Penny Farthing was an OSS-run network of agents—from social anarchists to aristocrats and farmers—operating in Nazi-occupied France. The network provided crucial intelligence on the strength, location, and movement of German army divisions prior to the Normandy landing. The OSS officer in charge of Penny Farthing was Henry Baldwin Hyde, the grandson of the founder of the Equitable Life Insurance Company and later the first director of the William J. Donovan Memorial Foundation in Manhattan.
Nicknamed "Wild Bill" by his hometown newspaper for his heroism in World War I, Donovan became convinced in the late 1930s, as dictators gobbled up nations, that America needed a centralized spy agency. Donovan overcame fierce opposition from Army and Navy brass to win FDR’s approval in early 1942. Before long, the 13,000-strong OSS (predecessor of the CIA) would be collecting and analyzing intelligence and conducting clandestine military operations in virtually every theater of the war—from Europe, the Balkans, and North Africa to Burma, China, and the jungles of Southeast Asia.
Before the war Donovan had been a wealthy New York lawyer who defended dozens of oil and coal companies against federal antitrust suits. The list of his OSS recruits, wrote author Joseph Persico, "read like the Social Register: Junius and Henry Morgan of the house of Morgan, Alfred Du Pont, Lester Armour of the meat-packing fortune, the diplomat David Bruce and Paul Mellon." But, like the melting pot of freedom the OSS defended, many more of its soldiers were ordinary citizens—mechanics, journalists, cops, carpenters, artists, electricians—all engaged in the grand struggle against totalitarianism.

======

**Written instruction**
From the passage on the OSS, list every occupation it names for the ordinary citizens who served as its soldiers.

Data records
======

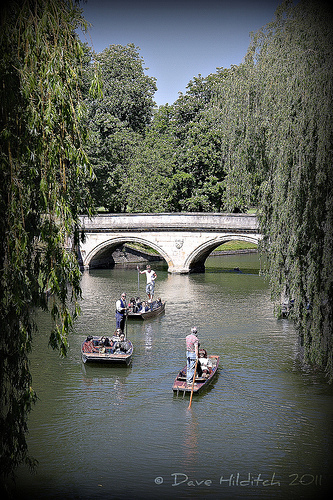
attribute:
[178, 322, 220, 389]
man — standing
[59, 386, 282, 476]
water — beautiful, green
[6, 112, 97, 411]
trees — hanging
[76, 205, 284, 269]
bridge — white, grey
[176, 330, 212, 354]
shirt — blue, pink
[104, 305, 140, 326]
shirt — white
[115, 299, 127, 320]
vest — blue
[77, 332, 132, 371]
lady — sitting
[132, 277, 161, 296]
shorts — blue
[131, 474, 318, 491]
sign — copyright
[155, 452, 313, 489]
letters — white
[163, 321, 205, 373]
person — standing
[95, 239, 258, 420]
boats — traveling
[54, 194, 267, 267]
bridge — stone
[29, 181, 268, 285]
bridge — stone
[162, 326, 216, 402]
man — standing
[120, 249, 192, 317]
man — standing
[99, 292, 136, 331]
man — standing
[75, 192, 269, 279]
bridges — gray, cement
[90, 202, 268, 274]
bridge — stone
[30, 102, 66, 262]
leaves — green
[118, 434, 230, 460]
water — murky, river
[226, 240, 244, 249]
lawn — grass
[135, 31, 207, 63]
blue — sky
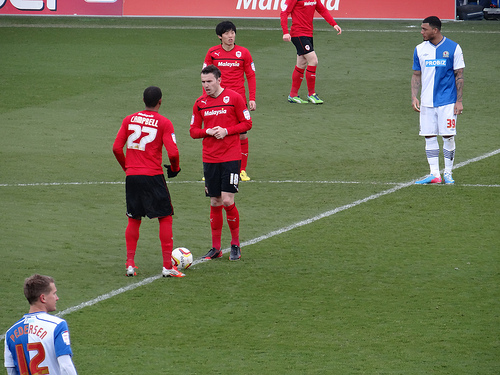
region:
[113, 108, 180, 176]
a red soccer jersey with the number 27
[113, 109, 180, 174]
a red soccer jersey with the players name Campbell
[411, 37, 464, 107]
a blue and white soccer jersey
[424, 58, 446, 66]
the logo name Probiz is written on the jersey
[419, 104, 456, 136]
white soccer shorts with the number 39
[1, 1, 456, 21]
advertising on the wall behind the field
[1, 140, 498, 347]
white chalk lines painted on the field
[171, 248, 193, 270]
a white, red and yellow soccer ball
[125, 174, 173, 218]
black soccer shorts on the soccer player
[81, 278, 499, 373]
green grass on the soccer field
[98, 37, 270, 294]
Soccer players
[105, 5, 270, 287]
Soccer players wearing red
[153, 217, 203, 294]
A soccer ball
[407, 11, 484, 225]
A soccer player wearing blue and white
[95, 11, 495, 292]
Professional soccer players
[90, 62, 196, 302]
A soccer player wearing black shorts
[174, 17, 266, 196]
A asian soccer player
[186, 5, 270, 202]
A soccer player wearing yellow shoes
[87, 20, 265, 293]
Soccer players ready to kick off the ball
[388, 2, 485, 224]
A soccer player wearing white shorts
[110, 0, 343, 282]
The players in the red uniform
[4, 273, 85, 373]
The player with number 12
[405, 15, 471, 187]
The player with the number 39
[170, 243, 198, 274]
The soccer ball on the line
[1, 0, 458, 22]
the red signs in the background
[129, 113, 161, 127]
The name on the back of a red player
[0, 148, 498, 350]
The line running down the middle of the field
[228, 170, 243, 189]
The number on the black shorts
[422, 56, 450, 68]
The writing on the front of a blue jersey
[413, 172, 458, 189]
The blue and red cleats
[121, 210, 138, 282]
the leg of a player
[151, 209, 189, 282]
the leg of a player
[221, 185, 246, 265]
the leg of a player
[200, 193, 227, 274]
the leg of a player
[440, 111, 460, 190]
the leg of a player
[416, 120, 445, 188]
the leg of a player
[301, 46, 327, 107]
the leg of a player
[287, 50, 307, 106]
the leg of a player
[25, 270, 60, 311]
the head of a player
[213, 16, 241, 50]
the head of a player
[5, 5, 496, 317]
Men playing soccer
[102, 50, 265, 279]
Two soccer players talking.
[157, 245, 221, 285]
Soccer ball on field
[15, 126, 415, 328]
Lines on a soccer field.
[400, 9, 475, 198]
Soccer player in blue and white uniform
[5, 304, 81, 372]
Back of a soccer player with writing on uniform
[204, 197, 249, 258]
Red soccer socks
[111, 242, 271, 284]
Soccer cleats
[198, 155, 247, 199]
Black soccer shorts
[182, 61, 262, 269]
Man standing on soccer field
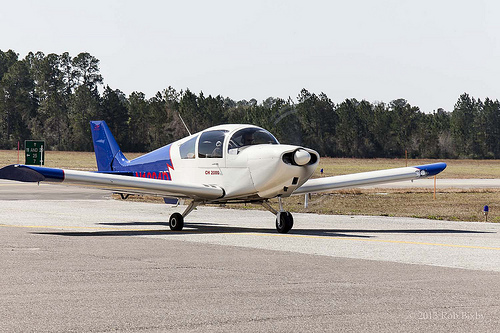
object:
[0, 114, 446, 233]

======

**Task answer**
Mechanics, journalists, cops, carpenters, artists, electricians